Project Christmas.

A CIA venture to attempt the creation of a new wave of sleeper agents.

The concept was simple enough, the characteristics needed to become a successful agent started developing early in life, and it was so much easier to train children, their minds like a sponge ready to absorb everything.

Children who participated in the experiment were found in grade school. It was simple enough to have certain questions on standardized tests and then distribute them around the country. From there, the CIA had their choice of kids to invite to 'camp'. While there, the children were taught problem solving, puzzles and ciphers. For the entire summer the children were basically brainwashed. Told to act one way when their parents visited and another when alone.

After the children had gone home to start a new school year, the men involved with the project figured they had a success. The camps all over the country had reported good results and they made plans to continue with a new batch for next summer. Suddenly though, funding was cut and the importance of the project was lowered. Over time it became another CIA discard. No one thought anything of it.

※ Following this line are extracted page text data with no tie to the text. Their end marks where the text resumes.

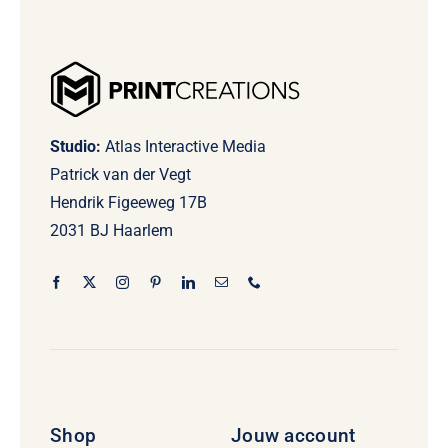
Studio:
Atlas Interactive Media
Patrick van der Vegt
Hendrik Figeeweg 17B
2031 BJ Haarlem
Shop
Jouw account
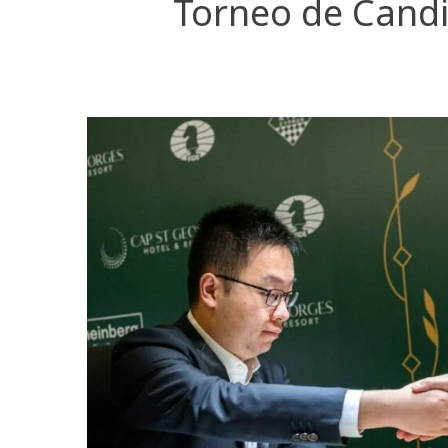
Torneo de Candid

Even though the project was put on permanent hiatus, there were a few that followed up with some of the more gifted kids. The ones who had excelled had kept good grades up to high school, and that is when the problems started coming in.

Johnathan Matthews, one of the best, had started getting violent at school. He ended up getting shot by the police during a stand-off.

Andrew Clarke from a small town in Wyoming, began having hallucinations and was diagnosed with severe schizophrenia and now lives under 24 hour care at an institution.

Margarette Rogers began hanging out with the roughest kids in her town. She dropped out of school, became addicted to various drugs and was found dead of an overdose in an abandoned house.

There were more, too many to count, but one by one the children involved with Project Christmas were having problems. A few did make it through their teen years and most of them had been recruited in some capacity. Not all were with the CIA however, due to the fact that others had managed to find out who the children were. The Alliance had recruited a few, including Allison Dorne, to work for them.

To expect that the children who had been involved with the training and brainwashing to not be affected by that summer was a mistake that the CIA did not realize until it was too late.